● **JOB**
Copy the controller refactor notes from "1. Separate out" up to and including "the cancellation paths.", renaming "command queue" to "command pipeline".

(EXERCISE TEXT begins)

Minor refactor of controllers.

1. Separate out a public controller-state function that properly goes through the command queue.
2. Split the lock inside ProControllerWithScheduler to remove some async uncertainties on the cancellation paths.
3. Make the controller implementations directly implement "push_state()".

Author: Mysticial

Common/Cpp/Concurrency/ReverseLockGuard.h

@@ -0,0 +1,40 @@
+/*  Reverse Lock Guard
+ *
+ *  From: https://github.com/PokemonAutomation/Arduino-Source
+ *
+ */
+
+#ifndef PokemonAutomation_ReverseLockGuard_H
+#define PokemonAutomation_ReverseLockGuard_H
+
+#include "Common/Cpp/Exceptions.h"
+
+namespace PokemonAutomation{
+
+
+template <class Mutex>
+class ReverseLockGuard{
+public:
+    ReverseLockGuard(Mutex& lock)
+        : m_lock(lock)
+    {
+        if (lock.try_lock()){
+            throw InternalProgramError(
+                nullptr, PA_CURRENT_FUNCTION,
+                "Attempted to unlock an already unlocked lock."

(EXERCISE TEXT ends)
(SOURCE INFORMATION begins)

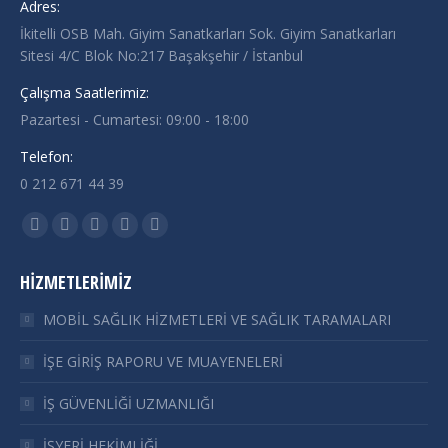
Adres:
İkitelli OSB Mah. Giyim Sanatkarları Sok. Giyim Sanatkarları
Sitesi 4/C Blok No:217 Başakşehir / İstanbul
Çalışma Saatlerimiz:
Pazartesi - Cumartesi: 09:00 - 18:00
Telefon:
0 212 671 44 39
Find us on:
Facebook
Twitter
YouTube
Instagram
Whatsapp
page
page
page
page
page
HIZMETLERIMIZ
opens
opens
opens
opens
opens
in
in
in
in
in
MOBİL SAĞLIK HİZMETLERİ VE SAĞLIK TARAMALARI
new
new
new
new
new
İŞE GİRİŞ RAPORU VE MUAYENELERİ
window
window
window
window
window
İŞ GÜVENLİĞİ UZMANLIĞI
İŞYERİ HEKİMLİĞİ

(SOURCE INFORMATION ends)
(SOURCE INFORMATION begins)

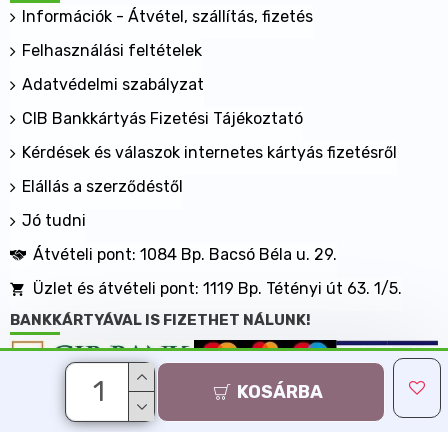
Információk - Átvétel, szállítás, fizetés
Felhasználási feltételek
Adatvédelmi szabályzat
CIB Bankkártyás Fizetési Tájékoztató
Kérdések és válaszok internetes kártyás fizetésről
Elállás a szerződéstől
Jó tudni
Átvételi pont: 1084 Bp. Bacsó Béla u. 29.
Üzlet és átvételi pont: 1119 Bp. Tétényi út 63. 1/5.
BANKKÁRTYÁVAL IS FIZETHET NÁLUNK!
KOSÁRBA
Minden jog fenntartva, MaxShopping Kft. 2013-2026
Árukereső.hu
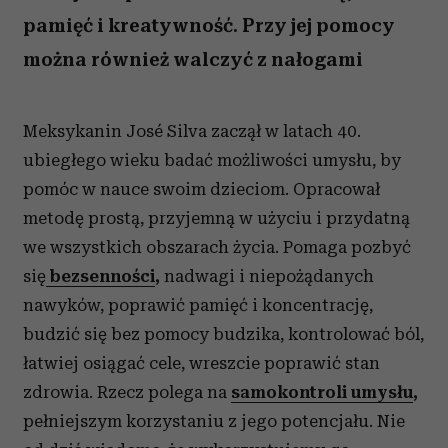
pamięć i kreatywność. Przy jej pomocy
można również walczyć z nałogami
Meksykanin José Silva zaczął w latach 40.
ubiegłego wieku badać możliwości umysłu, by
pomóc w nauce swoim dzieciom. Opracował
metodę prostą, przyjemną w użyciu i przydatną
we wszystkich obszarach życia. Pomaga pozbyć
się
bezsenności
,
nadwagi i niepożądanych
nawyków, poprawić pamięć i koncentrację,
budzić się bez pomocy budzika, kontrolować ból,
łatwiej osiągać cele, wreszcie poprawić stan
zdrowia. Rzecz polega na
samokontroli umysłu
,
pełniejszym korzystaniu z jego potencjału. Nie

(SOURCE INFORMATION ends)
(SOURCE INFORMATION begins)

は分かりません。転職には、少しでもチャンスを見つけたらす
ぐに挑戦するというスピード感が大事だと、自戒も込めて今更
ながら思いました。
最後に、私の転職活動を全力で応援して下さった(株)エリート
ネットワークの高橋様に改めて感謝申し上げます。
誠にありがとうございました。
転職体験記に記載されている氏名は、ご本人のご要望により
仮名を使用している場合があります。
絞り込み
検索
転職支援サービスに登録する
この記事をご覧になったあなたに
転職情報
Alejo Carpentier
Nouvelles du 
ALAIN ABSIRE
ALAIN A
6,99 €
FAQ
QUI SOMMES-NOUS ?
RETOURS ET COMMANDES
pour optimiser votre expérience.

(SOURCE INFORMATION ends)

● **RESPONSE**
1. Separate out a public controller-state function that properly goes through the command pipeline.
2. Split the lock inside ProControllerWithScheduler to remove some async uncertainties on the cancellation paths.